Reading through this proof of the chain rule, I'm fine up until the following step:
$f[u(x+h)]-f[u(x)] = f[(ux)+h((v(h)+u'(x))]-f[u(x)]$
$= f[u(x)]+h(v(h)+u'(x))(w(k)+f'[u(x)])-f[u(x)]$
$= h(v(h)+u'(x))(w(k)+f'[u(x)])$
How does the proof go from the first line to the second?
This is just substitution.
(2) is the statement
$f(z+k)=f(z)+k(w(k)+f'(z))$;
think of this as saying that $w$ measures the error in approximating the change in $f$ (over a large region) by $f'$ (which is a purely local thing). The initial value is $z$; remember that$f(z)+kf'(z)$ is a good approximation to $f(z+k)$ if $z+k$ is near $z$, that is, if $k$ is near $0$. Meanwhile, the bigger $k$ gets, the larger the region we're looking at (going from $z$ to $z+k$), and the larger potential error. Intuitively, you often want to think of $w$ as increasing - the further away from $z$ you get, the worse this approximation becomes - although this won't always be the case: a stopped clock is right twice a day, and $\sin(10+17129384798324\pi)=\sin(10)$.
Now we're interested in a specific initial value, and a specific change; so we're going to replace $z$ and $k$ with these expressions. Specifically, we're interested in $k=h(v(h)+u'(x))$, and $z=u(x)$. We get $$f(u(x)+h(v(h)+u'(x)))=f(z+k)=f(z)+k(w(k)+f'(z))$$ $$=f(u(x))+(h(v(h)+u'(x)))(w(k)+f'(u(x))).$$Now subtract a $f(u(x))$ from both sides of $$f(u(x)+h(v(h)+u'(x)))=f(u(x))+(h(v(h)+u'(x)))(w(k)+f'(u(x)))$$ and you get from the first line to the second.

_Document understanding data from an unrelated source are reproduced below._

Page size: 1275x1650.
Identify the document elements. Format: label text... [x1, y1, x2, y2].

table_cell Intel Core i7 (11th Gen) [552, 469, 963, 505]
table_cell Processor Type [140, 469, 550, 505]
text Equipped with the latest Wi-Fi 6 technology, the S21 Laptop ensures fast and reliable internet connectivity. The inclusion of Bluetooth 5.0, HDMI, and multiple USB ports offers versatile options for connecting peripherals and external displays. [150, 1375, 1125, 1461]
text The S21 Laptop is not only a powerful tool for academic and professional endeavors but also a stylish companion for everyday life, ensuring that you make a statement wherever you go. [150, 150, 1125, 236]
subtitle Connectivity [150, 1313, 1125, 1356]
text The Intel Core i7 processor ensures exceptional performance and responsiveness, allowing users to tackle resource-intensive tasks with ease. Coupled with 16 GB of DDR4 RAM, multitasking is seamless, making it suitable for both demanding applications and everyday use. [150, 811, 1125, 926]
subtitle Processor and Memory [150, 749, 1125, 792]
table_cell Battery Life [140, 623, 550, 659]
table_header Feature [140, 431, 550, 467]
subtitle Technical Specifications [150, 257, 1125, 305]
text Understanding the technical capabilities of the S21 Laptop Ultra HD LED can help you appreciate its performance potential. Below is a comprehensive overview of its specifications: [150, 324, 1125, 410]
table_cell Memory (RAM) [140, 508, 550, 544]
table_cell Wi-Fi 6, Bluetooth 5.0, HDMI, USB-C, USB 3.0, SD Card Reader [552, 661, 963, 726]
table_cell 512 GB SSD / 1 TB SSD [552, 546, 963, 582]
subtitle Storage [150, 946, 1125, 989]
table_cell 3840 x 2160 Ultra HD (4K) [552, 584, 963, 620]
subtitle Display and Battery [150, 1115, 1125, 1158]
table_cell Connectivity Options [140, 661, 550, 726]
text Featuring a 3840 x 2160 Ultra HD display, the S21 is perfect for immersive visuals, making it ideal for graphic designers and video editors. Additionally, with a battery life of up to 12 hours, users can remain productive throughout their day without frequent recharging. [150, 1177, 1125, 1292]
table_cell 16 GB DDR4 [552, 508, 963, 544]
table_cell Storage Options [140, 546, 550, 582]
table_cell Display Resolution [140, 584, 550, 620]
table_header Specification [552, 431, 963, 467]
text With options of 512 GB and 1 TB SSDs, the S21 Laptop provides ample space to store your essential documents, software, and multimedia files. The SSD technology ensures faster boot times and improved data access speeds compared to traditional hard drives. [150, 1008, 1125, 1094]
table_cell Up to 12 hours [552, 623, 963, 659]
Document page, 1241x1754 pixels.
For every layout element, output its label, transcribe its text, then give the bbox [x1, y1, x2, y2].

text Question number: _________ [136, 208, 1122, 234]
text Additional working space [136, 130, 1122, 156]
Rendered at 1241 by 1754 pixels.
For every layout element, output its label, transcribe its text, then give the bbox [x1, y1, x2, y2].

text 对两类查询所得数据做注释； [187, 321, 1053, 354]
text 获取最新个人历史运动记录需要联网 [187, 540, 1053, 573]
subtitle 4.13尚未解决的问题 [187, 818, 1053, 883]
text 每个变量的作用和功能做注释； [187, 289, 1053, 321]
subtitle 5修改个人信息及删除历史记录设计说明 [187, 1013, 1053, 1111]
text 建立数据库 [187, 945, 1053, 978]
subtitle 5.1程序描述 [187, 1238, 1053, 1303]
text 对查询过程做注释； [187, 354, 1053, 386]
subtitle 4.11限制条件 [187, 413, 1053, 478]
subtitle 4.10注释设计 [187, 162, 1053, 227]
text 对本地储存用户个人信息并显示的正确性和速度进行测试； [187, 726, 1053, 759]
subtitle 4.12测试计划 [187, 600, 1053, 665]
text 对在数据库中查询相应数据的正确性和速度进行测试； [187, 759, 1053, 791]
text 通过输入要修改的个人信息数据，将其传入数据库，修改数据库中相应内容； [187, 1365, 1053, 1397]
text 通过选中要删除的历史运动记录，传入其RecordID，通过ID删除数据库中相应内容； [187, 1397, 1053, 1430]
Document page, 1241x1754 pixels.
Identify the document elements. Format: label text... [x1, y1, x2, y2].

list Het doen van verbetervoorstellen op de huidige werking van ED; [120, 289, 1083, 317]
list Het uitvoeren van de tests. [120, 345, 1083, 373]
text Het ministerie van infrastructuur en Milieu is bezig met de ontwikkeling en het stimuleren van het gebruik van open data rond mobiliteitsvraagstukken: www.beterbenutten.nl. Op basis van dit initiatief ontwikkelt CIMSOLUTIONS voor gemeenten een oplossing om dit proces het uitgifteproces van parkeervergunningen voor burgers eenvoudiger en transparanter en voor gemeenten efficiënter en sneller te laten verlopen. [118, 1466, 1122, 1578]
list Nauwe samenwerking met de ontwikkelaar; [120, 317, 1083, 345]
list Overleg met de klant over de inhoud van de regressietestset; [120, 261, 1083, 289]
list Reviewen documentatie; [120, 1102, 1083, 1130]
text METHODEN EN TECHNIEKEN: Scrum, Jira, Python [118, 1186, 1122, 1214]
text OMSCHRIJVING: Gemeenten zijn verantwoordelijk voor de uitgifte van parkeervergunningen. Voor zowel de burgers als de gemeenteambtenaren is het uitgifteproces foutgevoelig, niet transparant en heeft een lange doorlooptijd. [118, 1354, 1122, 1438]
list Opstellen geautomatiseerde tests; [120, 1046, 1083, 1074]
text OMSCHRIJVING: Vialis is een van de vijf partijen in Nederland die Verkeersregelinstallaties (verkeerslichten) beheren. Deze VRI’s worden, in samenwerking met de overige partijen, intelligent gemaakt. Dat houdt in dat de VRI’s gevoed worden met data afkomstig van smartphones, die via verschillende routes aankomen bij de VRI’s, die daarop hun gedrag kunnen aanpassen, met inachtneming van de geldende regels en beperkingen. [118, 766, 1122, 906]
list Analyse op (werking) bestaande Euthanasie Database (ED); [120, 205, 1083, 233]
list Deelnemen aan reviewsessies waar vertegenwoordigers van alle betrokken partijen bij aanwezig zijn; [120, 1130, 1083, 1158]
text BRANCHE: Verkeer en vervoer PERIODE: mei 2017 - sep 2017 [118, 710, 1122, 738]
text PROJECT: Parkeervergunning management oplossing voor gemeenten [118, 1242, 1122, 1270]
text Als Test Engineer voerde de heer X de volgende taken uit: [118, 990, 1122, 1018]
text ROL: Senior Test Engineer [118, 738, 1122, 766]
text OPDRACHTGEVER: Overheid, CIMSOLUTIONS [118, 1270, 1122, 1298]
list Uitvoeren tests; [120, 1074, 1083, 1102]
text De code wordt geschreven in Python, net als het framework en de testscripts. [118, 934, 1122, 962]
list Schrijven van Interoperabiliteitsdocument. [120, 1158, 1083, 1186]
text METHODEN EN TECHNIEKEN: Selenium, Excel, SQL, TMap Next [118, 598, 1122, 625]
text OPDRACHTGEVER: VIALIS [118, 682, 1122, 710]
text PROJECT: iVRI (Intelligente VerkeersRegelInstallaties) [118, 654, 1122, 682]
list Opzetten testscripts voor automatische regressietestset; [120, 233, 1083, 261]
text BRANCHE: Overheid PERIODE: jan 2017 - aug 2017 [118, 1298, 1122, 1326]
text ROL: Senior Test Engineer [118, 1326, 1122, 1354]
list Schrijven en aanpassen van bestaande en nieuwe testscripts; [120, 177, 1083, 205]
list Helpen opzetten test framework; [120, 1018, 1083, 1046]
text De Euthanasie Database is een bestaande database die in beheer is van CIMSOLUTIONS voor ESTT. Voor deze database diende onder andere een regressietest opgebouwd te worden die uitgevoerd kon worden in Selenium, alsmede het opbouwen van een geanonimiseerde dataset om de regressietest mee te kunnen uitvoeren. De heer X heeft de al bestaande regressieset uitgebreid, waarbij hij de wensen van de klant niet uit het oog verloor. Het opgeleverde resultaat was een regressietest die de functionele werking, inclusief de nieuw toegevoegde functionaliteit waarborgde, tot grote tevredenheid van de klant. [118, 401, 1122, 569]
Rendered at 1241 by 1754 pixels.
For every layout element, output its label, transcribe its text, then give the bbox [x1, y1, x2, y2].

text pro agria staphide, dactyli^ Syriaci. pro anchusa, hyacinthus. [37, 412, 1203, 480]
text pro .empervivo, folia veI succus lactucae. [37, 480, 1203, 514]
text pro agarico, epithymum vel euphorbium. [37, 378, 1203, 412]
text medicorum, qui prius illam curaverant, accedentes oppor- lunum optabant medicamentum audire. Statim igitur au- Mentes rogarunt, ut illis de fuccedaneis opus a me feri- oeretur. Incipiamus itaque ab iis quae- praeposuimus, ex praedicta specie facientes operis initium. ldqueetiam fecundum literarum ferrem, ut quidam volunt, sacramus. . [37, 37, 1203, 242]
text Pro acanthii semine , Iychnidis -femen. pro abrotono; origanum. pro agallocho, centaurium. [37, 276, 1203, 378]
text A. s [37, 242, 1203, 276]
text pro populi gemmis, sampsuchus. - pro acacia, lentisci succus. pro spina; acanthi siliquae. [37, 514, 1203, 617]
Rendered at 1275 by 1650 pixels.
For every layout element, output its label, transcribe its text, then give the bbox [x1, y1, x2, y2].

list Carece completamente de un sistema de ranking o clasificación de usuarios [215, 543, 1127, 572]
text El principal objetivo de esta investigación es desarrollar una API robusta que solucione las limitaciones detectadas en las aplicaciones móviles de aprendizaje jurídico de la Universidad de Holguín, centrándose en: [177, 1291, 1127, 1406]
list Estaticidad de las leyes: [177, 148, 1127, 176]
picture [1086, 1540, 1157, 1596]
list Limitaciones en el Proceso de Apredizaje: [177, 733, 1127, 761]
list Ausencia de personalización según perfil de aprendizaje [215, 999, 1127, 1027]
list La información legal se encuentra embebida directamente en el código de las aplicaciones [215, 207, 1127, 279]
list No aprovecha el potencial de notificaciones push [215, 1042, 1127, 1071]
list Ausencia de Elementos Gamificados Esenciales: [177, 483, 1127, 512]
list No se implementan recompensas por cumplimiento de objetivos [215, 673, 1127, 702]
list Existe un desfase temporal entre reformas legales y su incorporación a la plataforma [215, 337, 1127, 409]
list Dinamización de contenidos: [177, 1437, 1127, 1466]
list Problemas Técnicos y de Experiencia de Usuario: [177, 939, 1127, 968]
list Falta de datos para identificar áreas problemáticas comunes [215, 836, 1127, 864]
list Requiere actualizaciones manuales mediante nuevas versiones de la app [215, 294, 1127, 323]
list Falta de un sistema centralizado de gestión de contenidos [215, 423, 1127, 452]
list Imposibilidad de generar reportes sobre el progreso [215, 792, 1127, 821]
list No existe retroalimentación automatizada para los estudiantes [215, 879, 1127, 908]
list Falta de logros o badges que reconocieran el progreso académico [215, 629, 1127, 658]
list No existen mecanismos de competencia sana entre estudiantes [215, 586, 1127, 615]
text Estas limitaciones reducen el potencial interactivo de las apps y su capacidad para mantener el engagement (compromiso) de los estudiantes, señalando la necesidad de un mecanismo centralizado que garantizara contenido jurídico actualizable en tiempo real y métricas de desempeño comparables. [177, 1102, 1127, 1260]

I think that this is a really ugly proof.
I like this one much better.
$\frac {d}{dx}f(u(x)) =$$ \lim_\limits{a\to x} \frac {f(u(x)) - f(u(a))}{x-a}\\ \lim_\limits{a\to x} \frac {f(u(x)) - f(u(a))}{u(x)-u(a)}\frac {u(x) -u(a)}{x-a}\\ \lim_\limits{a\to x} \frac {f(u(x)) - f(u(a))}{u(x)-u(a)}\lim_\limits{a\to x}\frac {u(x) -u(a)}{x-a}$
The limit on the right equals $\frac {du}{dx}$ by definition.
And since $u$ is continuous we can say:
$\lim_\limits{u(a)\to u(x)} \frac {f(u(x)) - f(u(a))}{u(x)-u(a)}\frac {du}{dx} = \frac {df}{du}\frac{du}{dx}$